As computing for artificial intelligence applications has taken off, the computational power required is growing at a much faster rate than Moore's Law; new hardware has not kept pace with the dizzying innovations in software, and the computational power and load of current day processors simply cannot grow.  New techniques are being researched including in the lead author Harish Bhaskaran's Advanced Nanoscale Engineering Laboratory.

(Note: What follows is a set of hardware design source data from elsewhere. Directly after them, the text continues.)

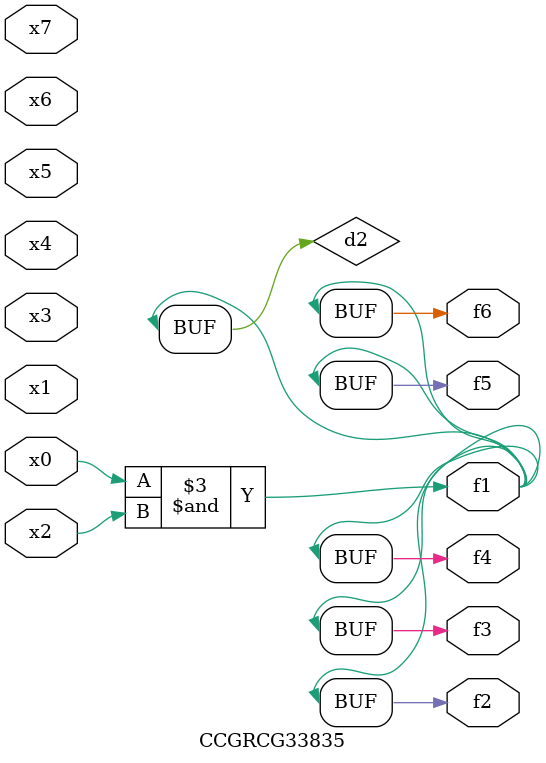
<source format=v>
module CCGRCG33835(
	input x0, x1, x2, x3, x4, x5, x6, x7,
	output f1, f2, f3, f4, f5, f6
);

	wire d1, d2;

	nor (d1, x3, x6);
	and (d2, x0, x2);
	assign f1 = d2;
	assign f2 = d2;
	assign f3 = d2;
	assign f4 = d2;
	assign f5 = d2;
	assign f6 = d2;
endmodule

</source>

In collaboration with Professor Jamie Warner (University of Texas at Austin) the research team developed the device and also carried out modeling to validate some of the hypothesis for why such a layered device works.  Professor Warner was able to tell us that:

'The use of such 2-D structures in computing has been spoken about for years, but the fact that this is a new area of computing allows us to finally realise the potential of such layered materials, so called "heterostructures".  We are finally seeing the pay-off after spending more than seven years in developing the synthesis and assembly of wafer-scale 2-D monolayers into complex ultrathin opto-electronic devices and the start of new information processing approaches that is using 2-D materials based on industrially scalable fabrication methods".

Professor Jamie Warner

The findings are more of an exploratory nature than actual demonstrations at the system level, Dr Syed and Professor Bhaskaran point out.  In their recent publication* they introduce a novel concept that surpasses the fixed feedforward operation typically utilised in current artificial neural networks.  Although they aim to expand on the concept in the future, they are convinced that their current proof-of-principle results demonstrate an important scientific interest in the wider fields of neuromorphic engineering, enabling them to better emulate and comprehend the brain.  Exciting research developments are important for future innovation, but this is not technology that one should expect in their mobile phones during the next two years.